* To do
Compute how many lines in the data below hold the word "control", then report that number with nothing else.
---- Data for this exercise
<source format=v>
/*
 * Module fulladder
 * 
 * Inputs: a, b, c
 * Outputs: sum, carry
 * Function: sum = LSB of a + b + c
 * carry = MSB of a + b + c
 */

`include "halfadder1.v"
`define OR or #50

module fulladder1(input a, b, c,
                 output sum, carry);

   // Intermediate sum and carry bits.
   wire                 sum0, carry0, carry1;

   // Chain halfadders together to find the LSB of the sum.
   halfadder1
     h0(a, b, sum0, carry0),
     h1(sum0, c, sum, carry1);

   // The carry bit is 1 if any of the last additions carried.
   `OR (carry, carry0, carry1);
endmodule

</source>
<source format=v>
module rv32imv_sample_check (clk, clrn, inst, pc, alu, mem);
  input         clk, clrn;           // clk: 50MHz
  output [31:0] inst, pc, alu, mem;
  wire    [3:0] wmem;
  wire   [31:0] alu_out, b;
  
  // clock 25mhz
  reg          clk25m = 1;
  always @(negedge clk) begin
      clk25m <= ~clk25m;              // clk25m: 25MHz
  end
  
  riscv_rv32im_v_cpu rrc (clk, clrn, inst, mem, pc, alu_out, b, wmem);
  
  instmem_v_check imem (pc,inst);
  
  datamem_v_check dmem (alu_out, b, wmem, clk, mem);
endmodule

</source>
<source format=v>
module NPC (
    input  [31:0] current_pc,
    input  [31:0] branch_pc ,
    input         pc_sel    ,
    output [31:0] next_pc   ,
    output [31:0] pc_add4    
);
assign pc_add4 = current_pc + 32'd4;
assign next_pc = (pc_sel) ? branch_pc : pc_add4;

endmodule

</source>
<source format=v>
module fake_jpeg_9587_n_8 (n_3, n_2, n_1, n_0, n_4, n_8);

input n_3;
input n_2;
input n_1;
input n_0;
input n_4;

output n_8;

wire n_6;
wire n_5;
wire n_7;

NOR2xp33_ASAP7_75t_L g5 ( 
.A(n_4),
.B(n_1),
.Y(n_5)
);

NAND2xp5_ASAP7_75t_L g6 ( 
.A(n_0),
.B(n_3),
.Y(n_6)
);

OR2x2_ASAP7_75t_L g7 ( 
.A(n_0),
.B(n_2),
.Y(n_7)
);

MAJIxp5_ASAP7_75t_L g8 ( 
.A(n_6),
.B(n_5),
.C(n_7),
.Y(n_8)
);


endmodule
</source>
--------
---- Data for this exercise
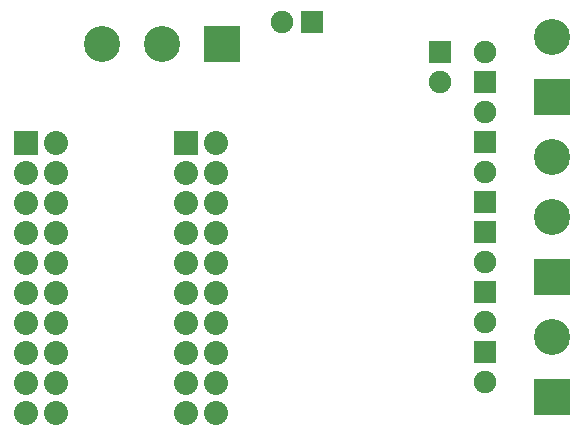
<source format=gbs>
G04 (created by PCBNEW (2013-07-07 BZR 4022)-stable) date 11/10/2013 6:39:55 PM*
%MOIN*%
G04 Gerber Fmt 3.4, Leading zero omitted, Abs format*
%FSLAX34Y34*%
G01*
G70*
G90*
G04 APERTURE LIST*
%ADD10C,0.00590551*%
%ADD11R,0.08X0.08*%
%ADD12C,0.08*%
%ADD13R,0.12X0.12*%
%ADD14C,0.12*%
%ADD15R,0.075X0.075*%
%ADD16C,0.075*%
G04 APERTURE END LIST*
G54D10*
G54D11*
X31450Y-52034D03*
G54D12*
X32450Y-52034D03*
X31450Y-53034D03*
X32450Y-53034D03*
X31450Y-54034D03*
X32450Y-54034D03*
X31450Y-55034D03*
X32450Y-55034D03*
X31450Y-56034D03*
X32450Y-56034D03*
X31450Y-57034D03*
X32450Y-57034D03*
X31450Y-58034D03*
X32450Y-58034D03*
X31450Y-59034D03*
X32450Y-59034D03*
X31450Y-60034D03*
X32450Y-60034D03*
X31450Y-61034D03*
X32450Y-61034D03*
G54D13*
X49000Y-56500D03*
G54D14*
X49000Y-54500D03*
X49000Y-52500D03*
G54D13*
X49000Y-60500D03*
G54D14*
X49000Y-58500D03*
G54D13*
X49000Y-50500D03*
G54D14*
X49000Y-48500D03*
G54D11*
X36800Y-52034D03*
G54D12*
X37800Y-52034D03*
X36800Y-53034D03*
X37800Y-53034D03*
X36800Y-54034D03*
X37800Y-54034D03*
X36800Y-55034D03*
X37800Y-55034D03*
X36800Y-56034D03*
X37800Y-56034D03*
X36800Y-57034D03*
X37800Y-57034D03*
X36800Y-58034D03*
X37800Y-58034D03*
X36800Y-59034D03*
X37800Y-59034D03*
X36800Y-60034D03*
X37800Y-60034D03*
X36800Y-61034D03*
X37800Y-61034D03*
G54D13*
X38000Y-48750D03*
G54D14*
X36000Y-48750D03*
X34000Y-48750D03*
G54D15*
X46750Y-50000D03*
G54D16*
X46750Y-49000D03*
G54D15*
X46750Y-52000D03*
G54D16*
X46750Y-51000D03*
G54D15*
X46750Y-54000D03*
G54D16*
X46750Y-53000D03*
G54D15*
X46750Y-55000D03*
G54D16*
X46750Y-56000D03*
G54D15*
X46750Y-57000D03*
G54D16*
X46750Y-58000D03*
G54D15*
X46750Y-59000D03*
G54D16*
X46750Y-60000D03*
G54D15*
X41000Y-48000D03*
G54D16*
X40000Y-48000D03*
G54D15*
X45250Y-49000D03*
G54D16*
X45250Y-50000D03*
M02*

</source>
--------
---- Data for this exercise
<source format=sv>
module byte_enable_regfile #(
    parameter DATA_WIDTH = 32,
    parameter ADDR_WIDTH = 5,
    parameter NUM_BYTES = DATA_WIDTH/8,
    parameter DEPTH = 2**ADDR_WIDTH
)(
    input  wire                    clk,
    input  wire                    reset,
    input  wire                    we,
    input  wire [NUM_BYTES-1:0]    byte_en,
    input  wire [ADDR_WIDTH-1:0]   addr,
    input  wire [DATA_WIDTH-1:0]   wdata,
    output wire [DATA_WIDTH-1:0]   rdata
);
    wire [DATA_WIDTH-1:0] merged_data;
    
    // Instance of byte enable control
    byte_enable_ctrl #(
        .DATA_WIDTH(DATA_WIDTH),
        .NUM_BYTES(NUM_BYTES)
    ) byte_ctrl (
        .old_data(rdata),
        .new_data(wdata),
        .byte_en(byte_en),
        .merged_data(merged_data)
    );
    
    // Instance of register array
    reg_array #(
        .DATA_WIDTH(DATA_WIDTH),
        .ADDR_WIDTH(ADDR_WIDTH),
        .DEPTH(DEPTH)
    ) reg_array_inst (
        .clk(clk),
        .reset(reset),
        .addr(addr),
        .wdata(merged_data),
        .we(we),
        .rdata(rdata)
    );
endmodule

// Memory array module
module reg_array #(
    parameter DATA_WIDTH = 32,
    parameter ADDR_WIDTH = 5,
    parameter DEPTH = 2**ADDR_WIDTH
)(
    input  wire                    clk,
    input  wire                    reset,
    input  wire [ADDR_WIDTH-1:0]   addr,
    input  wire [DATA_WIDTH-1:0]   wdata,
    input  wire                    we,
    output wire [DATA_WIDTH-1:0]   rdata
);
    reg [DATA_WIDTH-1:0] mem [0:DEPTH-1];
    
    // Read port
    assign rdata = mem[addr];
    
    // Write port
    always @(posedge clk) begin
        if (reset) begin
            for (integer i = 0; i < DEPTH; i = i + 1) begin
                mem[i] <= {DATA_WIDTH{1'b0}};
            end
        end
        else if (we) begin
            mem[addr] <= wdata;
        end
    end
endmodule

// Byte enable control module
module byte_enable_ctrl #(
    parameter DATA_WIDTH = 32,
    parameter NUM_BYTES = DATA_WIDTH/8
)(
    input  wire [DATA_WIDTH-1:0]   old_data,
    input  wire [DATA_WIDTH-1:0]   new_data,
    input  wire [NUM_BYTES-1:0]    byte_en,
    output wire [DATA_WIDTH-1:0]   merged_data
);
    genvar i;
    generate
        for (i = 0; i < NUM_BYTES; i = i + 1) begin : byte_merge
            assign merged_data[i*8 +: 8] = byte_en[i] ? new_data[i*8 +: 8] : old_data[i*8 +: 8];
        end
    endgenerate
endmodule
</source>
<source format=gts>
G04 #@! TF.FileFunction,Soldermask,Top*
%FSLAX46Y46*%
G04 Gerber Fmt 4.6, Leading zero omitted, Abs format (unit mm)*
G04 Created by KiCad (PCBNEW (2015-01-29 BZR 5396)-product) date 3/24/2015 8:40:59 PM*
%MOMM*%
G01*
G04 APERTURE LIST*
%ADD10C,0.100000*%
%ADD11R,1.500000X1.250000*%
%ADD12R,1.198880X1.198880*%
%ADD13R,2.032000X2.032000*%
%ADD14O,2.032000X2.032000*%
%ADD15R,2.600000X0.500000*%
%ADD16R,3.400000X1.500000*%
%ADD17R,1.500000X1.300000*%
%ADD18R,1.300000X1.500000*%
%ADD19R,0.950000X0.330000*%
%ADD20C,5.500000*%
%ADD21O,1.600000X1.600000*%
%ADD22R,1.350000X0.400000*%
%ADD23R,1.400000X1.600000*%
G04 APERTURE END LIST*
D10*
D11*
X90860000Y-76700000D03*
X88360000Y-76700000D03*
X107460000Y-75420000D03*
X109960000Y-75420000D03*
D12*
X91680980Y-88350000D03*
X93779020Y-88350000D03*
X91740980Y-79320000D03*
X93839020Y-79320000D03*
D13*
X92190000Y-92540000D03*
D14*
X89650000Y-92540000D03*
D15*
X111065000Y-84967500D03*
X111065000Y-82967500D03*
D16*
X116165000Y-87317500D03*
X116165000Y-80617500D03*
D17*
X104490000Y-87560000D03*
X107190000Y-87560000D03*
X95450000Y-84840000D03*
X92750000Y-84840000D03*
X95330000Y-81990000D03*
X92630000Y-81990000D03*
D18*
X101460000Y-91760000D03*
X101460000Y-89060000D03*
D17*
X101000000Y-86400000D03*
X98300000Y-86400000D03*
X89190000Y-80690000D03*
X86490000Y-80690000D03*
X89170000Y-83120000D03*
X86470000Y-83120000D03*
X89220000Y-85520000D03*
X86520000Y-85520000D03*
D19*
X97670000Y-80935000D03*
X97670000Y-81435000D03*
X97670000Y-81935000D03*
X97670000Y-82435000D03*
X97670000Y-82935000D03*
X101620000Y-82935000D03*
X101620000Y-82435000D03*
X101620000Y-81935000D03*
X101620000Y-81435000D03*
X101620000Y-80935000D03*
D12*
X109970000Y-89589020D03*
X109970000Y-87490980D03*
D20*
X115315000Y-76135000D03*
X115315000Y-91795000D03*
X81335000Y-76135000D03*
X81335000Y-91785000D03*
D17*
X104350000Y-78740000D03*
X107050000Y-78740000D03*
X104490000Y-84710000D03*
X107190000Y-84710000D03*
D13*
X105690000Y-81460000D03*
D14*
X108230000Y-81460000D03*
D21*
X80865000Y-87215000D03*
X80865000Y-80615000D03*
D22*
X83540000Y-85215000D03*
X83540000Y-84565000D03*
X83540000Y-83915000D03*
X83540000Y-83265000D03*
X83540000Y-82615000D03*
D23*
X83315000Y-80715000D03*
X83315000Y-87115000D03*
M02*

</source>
--------
* Response area
2